We are trying to run a simple DAG with 2 tasks which will communicate data via xcom.
DAG file:
from __future__ import print_function
import airflow
from airflow import DAG
from airflow.operators.bash_operator import BashOperator
from airflow.operators.python_operator import PythonOperator
args = {
'owner': 'airflow',
'start_date': airflow.utils.dates.days_ago(2)
}
dag = DAG(
'example_xcom',
schedule_interval="@once",
default_args=args)
value_1 = [1, 2, 3]
def push(**kwargs):
# pushes an XCom without a specific target
kwargs['ti'].xcom_push(key='value from pusher 1', value=value_1)
def puller(**kwargs):
ti = kwargs['ti']
v1 = ti.xcom_pull(key=None, task_ids='push')
assert v1 == value_1
v1 = ti.xcom_pull(key=None, task_ids=['push'])
assert (v1) == (value_1)
push1 = PythonOperator(
task_id='push', dag=dag, python_callable=push)
pull = BashOperator(
task_id='also_run_this',
bash_command='echo {{ ti.xcom_pull(task_ids="push_by_returning") }}',
dag=dag)
pull.set_upstream(push1)
But while running the DAG in airflow we are getting the following exception.
[2018-09-27 16:55:33,431] {base_task_runner.py:98} INFO - Subtask: [2018-09-27 16:55:33,430] {models.py:189} INFO - Filling up the DagBag from /home/airflow/gcs/dags/xcom.py
[2018-09-27 16:55:33,694] {base_task_runner.py:98} INFO - Subtask: Traceback (most recent call last):
[2018-09-27 16:55:33,694] {base_task_runner.py:98} INFO - Subtask: File "/usr/local/bin/airflow", line 27, in <module>
[2018-09-27 16:55:33,696] {base_task_runner.py:98} INFO - Subtask: args.func(args)

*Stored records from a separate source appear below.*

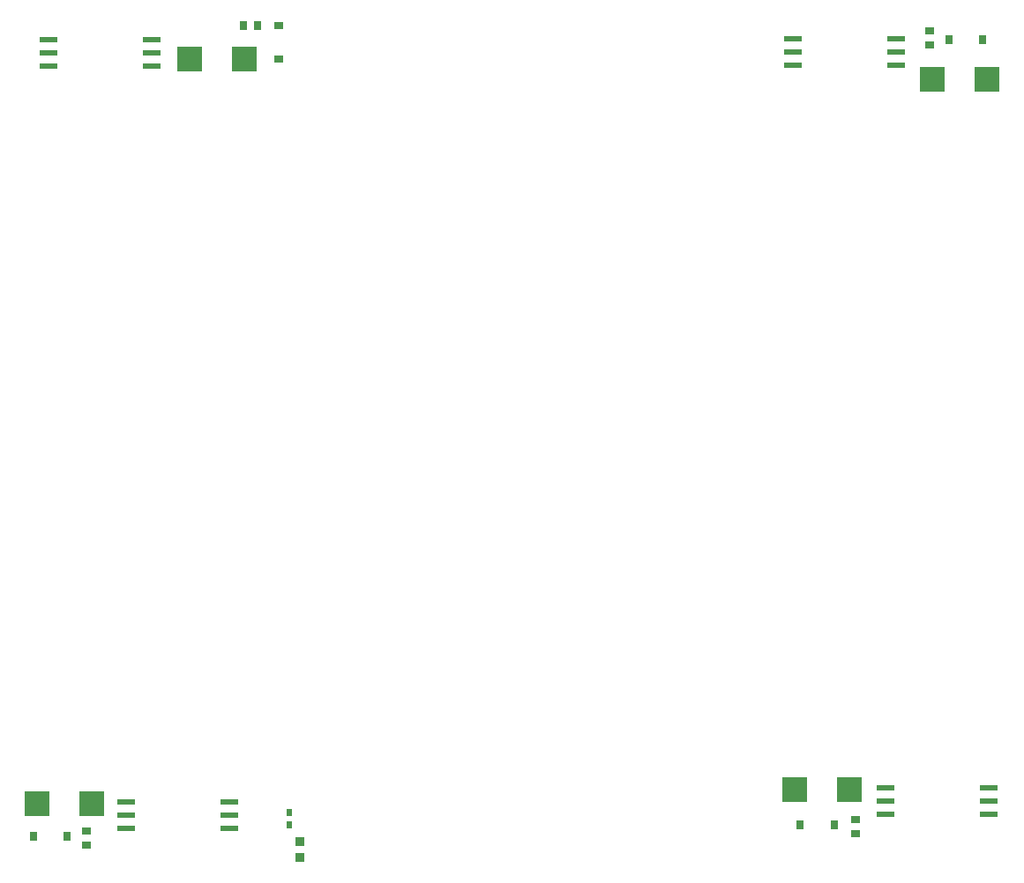
<source format=gtp>
G04*
G04 #@! TF.GenerationSoftware,Altium Limited,Altium Designer,21.5.1 (32)*
G04*
G04 Layer_Color=8421504*
%FSLAX25Y25*%
%MOIN*%
G70*
G04*
G04 #@! TF.SameCoordinates,40DED969-F63B-4BA1-A5F3-3E20095EF234*
G04*
G04*
G04 #@! TF.FilePolarity,Positive*
G04*
G01*
G75*
%ADD15R,0.02593X0.03197*%
%ADD16R,0.03197X0.02593*%
%ADD17R,0.03661X0.03425*%
%ADD18R,0.02200X0.02600*%
%ADD19R,0.09500X0.09500*%
%ADD20R,0.03500X0.02600*%
%ADD21R,0.02600X0.03500*%
%ADD22R,0.06953X0.02208*%
D15*
X95564Y351378D02*
D03*
X100893D02*
D03*
D16*
X36122Y46463D02*
D03*
Y41135D02*
D03*
X354724Y343793D02*
D03*
Y349121D02*
D03*
X326772Y45564D02*
D03*
Y50893D02*
D03*
D17*
X116831Y42539D02*
D03*
Y36595D02*
D03*
D18*
X112894Y49016D02*
D03*
Y53516D02*
D03*
D19*
X75098Y338681D02*
D03*
X95798D02*
D03*
X17406Y56988D02*
D03*
X38106D02*
D03*
X355693Y330807D02*
D03*
X376393D02*
D03*
X303642Y62205D02*
D03*
X324342D02*
D03*
D20*
X108661Y338482D02*
D03*
Y351282D02*
D03*
D21*
X15943Y44685D02*
D03*
X28743D02*
D03*
X374904Y345866D02*
D03*
X362104D02*
D03*
X305903Y48819D02*
D03*
X318703D02*
D03*
D22*
X21828Y346043D02*
D03*
Y341043D02*
D03*
Y336043D02*
D03*
X60653D02*
D03*
Y341043D02*
D03*
Y346043D02*
D03*
X89983Y47756D02*
D03*
Y52756D02*
D03*
Y57756D02*
D03*
X51158D02*
D03*
Y52756D02*
D03*
Y47756D02*
D03*
X303127Y346142D02*
D03*
Y341142D02*
D03*
Y336142D02*
D03*
X341952D02*
D03*
Y341142D02*
D03*
Y346142D02*
D03*
X376991Y53071D02*
D03*
Y58071D02*
D03*
Y63071D02*
D03*
X338166D02*
D03*
Y58071D02*
D03*
Y53071D02*
D03*
M02*

</source>
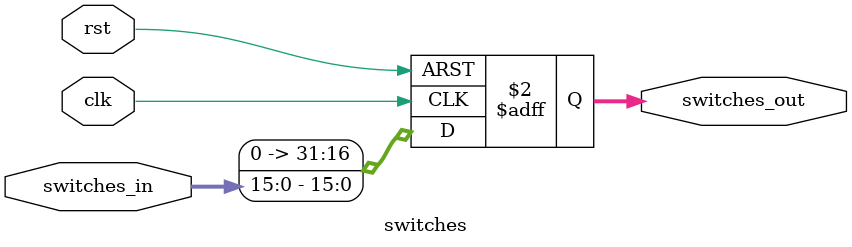
<source format=v>
`timescale 1ns / 1ps

module switches(
    input clk,
    input rst,
    input [15:0] switches_in,
    output reg [31:0] switches_out
    );

    always @(posedge clk or posedge rst)
    begin
        if (rst)
            switches_out <= 32'b0;
        else
            switches_out <= {16'b0, switches_in};  // zero-extend
    end

endmodule

</source>
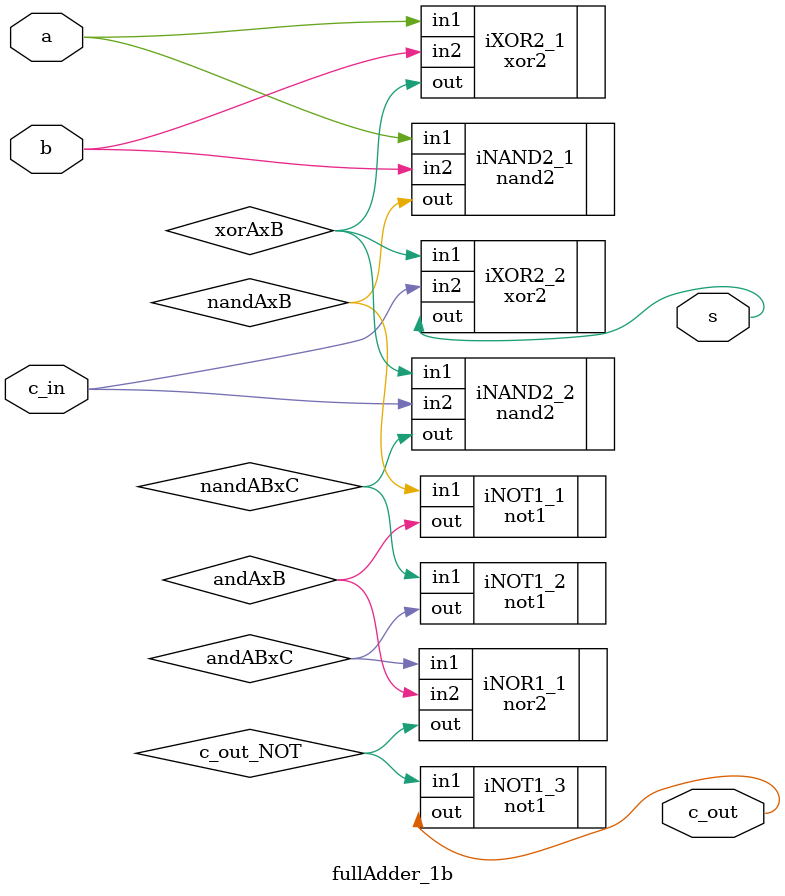
<source format=v>
/*
    CS/ECE 552 FALL '22
    Homework #2, Problem 1
    
    a 1-bit full adder
*/
module fullAdder_1b(s, c_out, a, b, c_in);
    output s;
    output c_out;
    input  a, b;
    input  c_in;

    // YOUR CODE HERE
    
    // internal signals 
    wire xorAxB, nandAxB, andAxB, nandABxC, andABxC, c_out_NOT;
    
    // Full Adder implementation
    xor2 iXOR2_1(.in1(a), .in2(b), .out(xorAxB));
    nand2 iNAND2_1(.in1(a), .in2(b), .out(nandAxB));
    not1 iNOT1_1(.in1(nandAxB), .out(andAxB));
    xor2 iXOR2_2(.in1(xorAxB), .in2(c_in), .out(s));
    nand2 iNAND2_2(.in1(xorAxB), .in2(c_in), .out(nandABxC));
    not1 iNOT1_2(.in1(nandABxC), .out(andABxC));
    nor2 iNOR1_1(.in1(andABxC), .in2(andAxB), .out(c_out_NOT));
    not1 iNOT1_3(.in1(c_out_NOT), .out(c_out));

endmodule

</source>
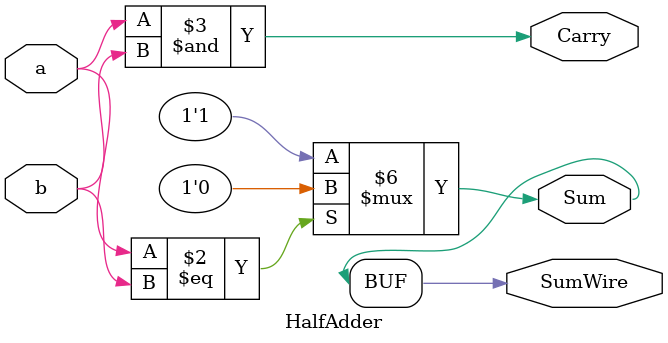
<source format=v>
/*Half Adder Structural Description - Alex Santilli*/

/*module HalfAdder(Carry, Sum, a, b);

	input a, b;
	output Carry, Sum;
	
	wire an, bn, abn, anb;
	
	not(an, a);
	not(bn, b);
	and(abn, a, bn);
	and(anb, an, b);
	or(Sum, abn, anb);
	and(Carry, a, b);


endmodule*/

/*Half Adder Behavioural Description (continuous assignment) - Alex Santilli*/

/*module HalfAdder(Carry, Sum, a, b);

	input a, b;
	output Sum, Carry;
	
	assign Sum = (~a & b) | (~b & a);
	assign Carry = (a & b);
	
endmodule*/

/*Half Adder Behavioural Description (Procedural assignment) - Alex Santilli*/

module HalfAdder(Carry, Sum, SumWire, a, b);

	input a, b;
	output SumWire;
	output reg Sum, Carry;
	wire CarryWire;
	
	always@(a, b) begin
	
		if(a == b)
			Sum = 0;
		else
			Sum = 1;
		
		Carry = (a & b);
		
	end 

	assign CarryWire = (a & b);
	assign SumWire = Sum;

endmodule

</source>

[2018-09-27 16:55:33,697] {base_task_runner.py:98} INFO - Subtask: File "/usr/local/lib/python2.7/site-packages/airflow/bin/cli.py", line 392, in run
[2018-09-27 16:55:33,697] {base_task_runner.py:98} INFO - Subtask: pool=args.pool,
[2018-09-27 16:55:33,698] {base_task_runner.py:98} INFO - Subtask: File "/usr/local/lib/python2.7/site-packages/airflow/utils/db.py", line 50, in wrapper
[2018-09-27 16:55:33,699] {base_task_runner.py:98} INFO - Subtask: result = func(*args, **kwargs)
[2018-09-27 16:55:33,699] {base_task_runner.py:98} INFO - Subtask: File "/usr/local/lib/python2.7/site-packages/airflow/models.py", line 1492, in _run_raw_task
[2018-09-27 16:55:33,701] {base_task_runner.py:98} INFO - Subtask: result = task_copy.execute(context=context)
[2018-09-27 16:55:33,701] {base_task_runner.py:98} INFO - Subtask: File "/usr/local/lib/python2.7/site-packages/airflow/operators/python_operator.py", line 89, in execute
[2018-09-27 16:55:33,702] {base_task_runner.py:98} INFO - Subtask: return_value = self.execute_callable()
[2018-09-27 16:55:33,703] {base_task_runner.py:98} INFO - Subtask: File "/usr/local/lib/python2.7/site-packages/airflow/operators/python_operator.py", line 94, in execute_callable
[2018-09-27 16:55:33,703] {base_task_runner.py:98} INFO - Subtask: return self.python_callable(*self.op_args, **self.op_kwargs)
[2018-09-27 16:55:33,704] {base_task_runner.py:98} INFO - Subtask: File "/home/airflow/gcs/dags/xcom.py", line 22, in push
[2018-09-27 16:55:33,707] {base_task_runner.py:98} INFO - Subtask: kwargs['ti'].xcom_push(key='value from pusher 1', value=value_1)
[2018-09-27 16:55:33,708] {base_task_runner.py:98} INFO - Subtask: KeyError: 'ti'
We validated the DAG there is but no issue, Please help us to fix this issue.
Add provide_context: True
to default args. This is needed to define **kwargs
.
args = {
'owner': 'airflow',
'start_date': airflow.utils.dates.days_ago(2),
'provide_context': True
}
provide_context (bool) – if set to true, Airflow will pass a set of keyword arguments that can be used in your function. This set of kwargs correspond exactly to what you can use in your jinja templates. For this to work, you need to define **kwargs in your function header.